For general purposes the equation may be expressed as
C/R = F
where C = Amount of carbon dioxide exhaled by each person per hour;
R = Respired impurity that may be allowed;
F = Amount of fresh air required, in cubic feet per hour.
For children we have
0.4/0.0002 = 2000 cubic feet per hour.

The U.S. Book on School Architecture allows only half this amount, namely, 1000 cubic feet per hour for children.

Individual	Cubic Feet of Carbon Dioxide exhaled per Hour.
Adult males in heavy work	1.84
Adult males in light work	0.95
Adult males at rest	0.72
Adult females at rest	0.6
Children	0.4

The chemical changes induced by the combustion of coal-gas, as a source of artificial illumination, may be enumerated as follows:

1. Oxygen is consumed, each cubic foot of coal-gas using up almost exactly its own volume of oxygen during combustion.
2. Carbon dioxide is produced, 1 cubic foot of coal-gas yielding 0.4 to 0.5 cubic feet (The mean of many experiments carried out by the writer on Worcester City coal-gas. Rideal (next reference) gives 0.6 c. ft. carbon dioxide and 295 grains, i.e. 19.1 grams, of water for London coal-gas.).
3. Water-vapour is evolved, 1 cubic foot of gas yielding at normal pressure and room temperature approximately 26 grams of water.
4. Small quantities of sulphur dioxide result by the oxidation of traces of sulphuretted hydrogen, etc., normally present in coal-gas.
5. Organic impurities are incinerated by the flame.
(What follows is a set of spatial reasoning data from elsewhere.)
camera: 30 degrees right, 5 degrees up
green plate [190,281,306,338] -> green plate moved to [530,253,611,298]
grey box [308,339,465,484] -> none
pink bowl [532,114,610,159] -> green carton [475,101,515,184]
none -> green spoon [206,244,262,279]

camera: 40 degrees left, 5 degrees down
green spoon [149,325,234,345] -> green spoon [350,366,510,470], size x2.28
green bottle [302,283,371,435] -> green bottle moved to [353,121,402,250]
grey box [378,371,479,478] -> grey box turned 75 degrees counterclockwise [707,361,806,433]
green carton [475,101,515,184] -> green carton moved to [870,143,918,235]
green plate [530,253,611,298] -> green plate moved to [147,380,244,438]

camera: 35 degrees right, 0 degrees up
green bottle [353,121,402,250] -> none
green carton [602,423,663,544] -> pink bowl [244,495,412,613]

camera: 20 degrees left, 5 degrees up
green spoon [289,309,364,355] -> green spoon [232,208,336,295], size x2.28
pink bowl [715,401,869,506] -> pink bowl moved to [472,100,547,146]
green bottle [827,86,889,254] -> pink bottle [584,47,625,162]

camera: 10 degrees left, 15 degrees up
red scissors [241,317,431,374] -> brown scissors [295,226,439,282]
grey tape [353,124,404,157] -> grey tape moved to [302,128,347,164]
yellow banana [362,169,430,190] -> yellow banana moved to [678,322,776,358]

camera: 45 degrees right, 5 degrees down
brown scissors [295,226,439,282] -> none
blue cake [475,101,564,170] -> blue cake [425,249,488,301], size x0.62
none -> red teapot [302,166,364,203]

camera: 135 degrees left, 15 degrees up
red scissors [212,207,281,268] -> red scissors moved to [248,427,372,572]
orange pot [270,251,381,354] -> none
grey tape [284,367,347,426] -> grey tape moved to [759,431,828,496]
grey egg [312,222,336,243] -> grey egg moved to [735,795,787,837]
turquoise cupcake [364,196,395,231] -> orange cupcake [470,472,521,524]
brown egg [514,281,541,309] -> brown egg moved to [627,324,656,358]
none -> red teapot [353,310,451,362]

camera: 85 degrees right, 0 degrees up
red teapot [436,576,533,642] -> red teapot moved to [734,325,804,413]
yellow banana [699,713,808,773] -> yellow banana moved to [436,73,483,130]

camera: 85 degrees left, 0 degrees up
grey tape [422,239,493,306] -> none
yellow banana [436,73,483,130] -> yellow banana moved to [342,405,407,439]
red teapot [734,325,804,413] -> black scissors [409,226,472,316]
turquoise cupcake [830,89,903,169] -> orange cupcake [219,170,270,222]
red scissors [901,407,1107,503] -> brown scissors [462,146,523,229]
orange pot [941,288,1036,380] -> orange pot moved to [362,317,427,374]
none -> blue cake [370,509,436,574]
From (4) and (5) above, we gather that if sufficient air is forthcoming to supply the necessary oxygen and to dilute down the carbon dioxide, a coal-gas flame should be more healthy than electric incandescent lamps. This has, in practice, proved to be the case. The sulphur dioxide is present in too minute a quantity to injure human beings, but, according to Rideal, it can and does tend to jnirify the air, and in conjunction with the incinerating action of the flame it reduces very sensibly the micro-organism content. Haldane drawrs attention to the small vitiation of air produced when incandescent gas mantles are used, as compared with any other form of gas burner. This is attributed to the very complete combustion of the gas on the surface of the mantle and to the incinerating activity.

In addition to these chemical effects, we have two important physical factors to consider, namely -

1. The rise in temperature of the air; and
2. The consequently increased rapidity in the circulation of the air.

By having artificial gas lights above the heads of the inhabitants of a room the warm air is impelled upwards, and if suitable ceiling ventilation is provided there is considerably less danger of the bad air cooling and sinking, and thus vitiating the purer air below. In the absence of good ceiling ventilation, the air cools near the walls and slowly creeps down them.

It is customary to regard, from the ventilation point of view, the presence of a gas flame as equivalent to that of a definite number of persons. As we have already learned, however, it is the organic impurities as well as the moisture and carbon dioxide content which renders respired air injurious. Consequently we ought not strictly speaking to express gas flames in terms of people. For the sake of convenience, however, and for want of a better method, we must continue to do so. It is usually agreed that 0.1 per cent, of carbon dioxide produced by combustion of coal-gas, and hence accompanied by water-vapour, is as much as ought to be permitted in the air of a room. Such being the case, an average burner, consuming 5 or 6 cubic feet of gas per hour yields from 2.5 to 3 cubic feet of carbon dioxide, and thus requires from 2500 to 3000 cubic feet of fresh air per hour. In other words, in calculating the air required, a gas flame may be taken as numerically equivalent to a human being.